◆ Teks Bacaan
════════════════

Tafsir Surat An-Nur, ayat 3
{الزَّانِي
لَا يَنْكِحُ إلَّا زَانِيَةً أَوْ مُشْرِكَةً وَالزَّانِيَةُ لَا يَنْكِحُهَا إِلا
زَانٍ أَوْ مُشْرِكٌ وَحُرِّمَ ذَلِكَ عَلَى الْمُؤْمِنِينَ (3) }
Laki-laki yang berzina tidak mengawini melainkan
perempuan yang berzina, atau perempuan yang musyrik; dan perempuan yang berzina
tidak dikawini melainkan oleh laki-laki yang berzina atau laki-laki yang
musyrik, dan yang demikian itu diharamkan atas orang-orang yang
mukmin.
Hal ini merupakan suatu berita dari Allah Swt. yang mengatakan bahwa seorang
lelaki pezina tidaklah bersetubuh melainkan hanya dengan perempuan pezina atau
musyrik. Dengan kata lain, tiada seorang wanita pun yang mau melayani hawa nafsu
zina lelaki pezina melainkan hanyalah wanita pezina lagi durhaka atau wanita
musyrik yang tidak menganggap perbuatan zina itu haram. Demikian pula makna yang
dimaksud oleh firman selanjutnya, yaitu:
{الزَّانِيَةُ
لَا يَنْكِحُهَا إِلا زَانٍ}
dan perempuan yang berzina tidak dikawini melainkan oleh laki-laki yang
berzina. (An-Nur: 3)
Yakni laki-laki durhaka karena perbuatan zinanya.
{أَوْ
مُشْرِكٌ}
atau laki-laki yang musyrik. (An-Nur: 3)
yang meyakini bahwa zina itu tidak haram.
Sufyan As-Sauri mengatakan dari Habib ibnu Abu Amrah, dari Sa'id ibnu Jubair,
dari Ibnu Abbas r.a. sehubungan dengan makna firman-Nya: Laki-laki yang
berzina tidak mengawini melainkan perempuan yang berzina atau perempuan yang
musyrik. (An-Nur: 3) Bahwa yang dimaksud dengan nikah dalam ayat ini
bukanlah kawin, melainkan bersetubuh. Dengan kata lain, dapat disebutkan bahwa
tiada seorang pun yang berzina dengan perempuan pezina melainkan hanyalah lelaki
pezina atau lelaki musyrik. Sanad riwayat ini sahih sampai kepada Ibnu Abbas.
Telah diriwayatkan pula dari Ibnu Abbas melalui berbagai jalur sehubungan
dengan masalah ini.
Hal yang semisal telah diriwayatkan dari Mujahid, Ikrimah, Sa'id ibnu Jubair,
Urwah ibnuz Zubair, Ad-Dahhak, Makhul, Muqatil ibnu Hayyan, dan lain-lainnya
yang bukan hanya seorang.

════════════════

◆ Petunjuk Pengerjaan
Bisakah Anda melanjutkan tafsir Surat An-Nur ayat 3 di atas, dimulai setelah kalimat terakhirnya? Data di bawah ini tidak diperlukan.

Item dataset
════════════════

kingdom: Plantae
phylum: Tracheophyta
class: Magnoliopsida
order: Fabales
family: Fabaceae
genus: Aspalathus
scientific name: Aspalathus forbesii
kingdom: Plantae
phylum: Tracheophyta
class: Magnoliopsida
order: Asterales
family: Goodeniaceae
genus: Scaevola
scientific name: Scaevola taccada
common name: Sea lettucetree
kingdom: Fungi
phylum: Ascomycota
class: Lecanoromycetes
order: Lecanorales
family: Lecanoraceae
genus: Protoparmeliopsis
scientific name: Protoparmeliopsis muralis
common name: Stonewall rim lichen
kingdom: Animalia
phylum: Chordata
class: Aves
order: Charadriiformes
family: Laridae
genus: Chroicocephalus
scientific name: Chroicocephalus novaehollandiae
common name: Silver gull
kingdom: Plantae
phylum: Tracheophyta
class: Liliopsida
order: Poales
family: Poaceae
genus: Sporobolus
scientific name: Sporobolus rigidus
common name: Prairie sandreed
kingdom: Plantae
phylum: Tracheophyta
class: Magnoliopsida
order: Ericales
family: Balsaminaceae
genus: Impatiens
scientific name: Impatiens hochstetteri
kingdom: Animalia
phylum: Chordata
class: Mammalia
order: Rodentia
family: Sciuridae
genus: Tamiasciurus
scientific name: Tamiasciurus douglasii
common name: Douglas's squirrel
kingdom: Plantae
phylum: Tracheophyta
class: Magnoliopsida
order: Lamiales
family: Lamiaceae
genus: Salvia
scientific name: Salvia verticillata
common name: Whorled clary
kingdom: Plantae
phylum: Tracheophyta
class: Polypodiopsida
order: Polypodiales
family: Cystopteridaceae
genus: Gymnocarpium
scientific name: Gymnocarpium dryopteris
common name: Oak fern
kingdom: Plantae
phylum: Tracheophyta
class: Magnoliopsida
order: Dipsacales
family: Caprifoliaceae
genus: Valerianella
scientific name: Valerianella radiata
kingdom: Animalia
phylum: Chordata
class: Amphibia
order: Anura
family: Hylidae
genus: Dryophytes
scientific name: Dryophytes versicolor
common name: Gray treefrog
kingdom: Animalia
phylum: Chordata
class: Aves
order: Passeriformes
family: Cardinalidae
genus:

════════════════

◆ Hasil Jawaban
*******************
Firman Allah Swt.:
{وَحُرِّمَ
ذَلِكَ عَلَى الْمُؤْمِنِينَ}
dan yang demikian itu diharamkan atas orang-orang yang mukmin.
(An-Nur: 3)
Maksudnya, diharamkan atas mereka melakukan perbuatan tersebut dan mengawini
pelacur-pelacur, atau mengawinkan wanita-wanita yang terpelihara kehormatannya
dengan laki-laki yang lacur.
Abu Daud At-Tayalisi mengatakan, telah menceritakan kepada kami Qais, dari
Abu Husain, dari Sa'id ibnu Jubair, dari Ibnu Abbas sehubungan dengan makna
firman-Nya: dan yang demikian itu diharamkan atas orang-orang yang mukmin.
(An-Nur: 3) Yakni Allah mengharamkan perbuatan zina atas orang-orang mukmin.
Qatadah dan Muqatil ibnu Hayyan mengatakan bahwa Allah mengharamkan
orang-orang mukmin mengawini para pelacur, sebagaimana yang telah disebutkan di
atas. Firman Allah Swt. berikut ini, yaitu: dan yang demikian itu diharamkan
atas orang-orang yang mukmin. (An-Nur: 3) semakna dengan apa yang disebutkan
oleh firman-Nya dalam ayat yang lain, yaitu:
{مُحْصَنَاتٍ
غَيْرَ مُسَافِحَاتٍ وَلا مُتَّخِذَاتِ أَخْدَانٍ}
sedangkan mereka pun wanita-wanita yang memelihara diri, bukan pezina dan
bukan (pula) wanita yang mengambil laki-laki lain sebagai piaraannya.
(An-Nisa: 25)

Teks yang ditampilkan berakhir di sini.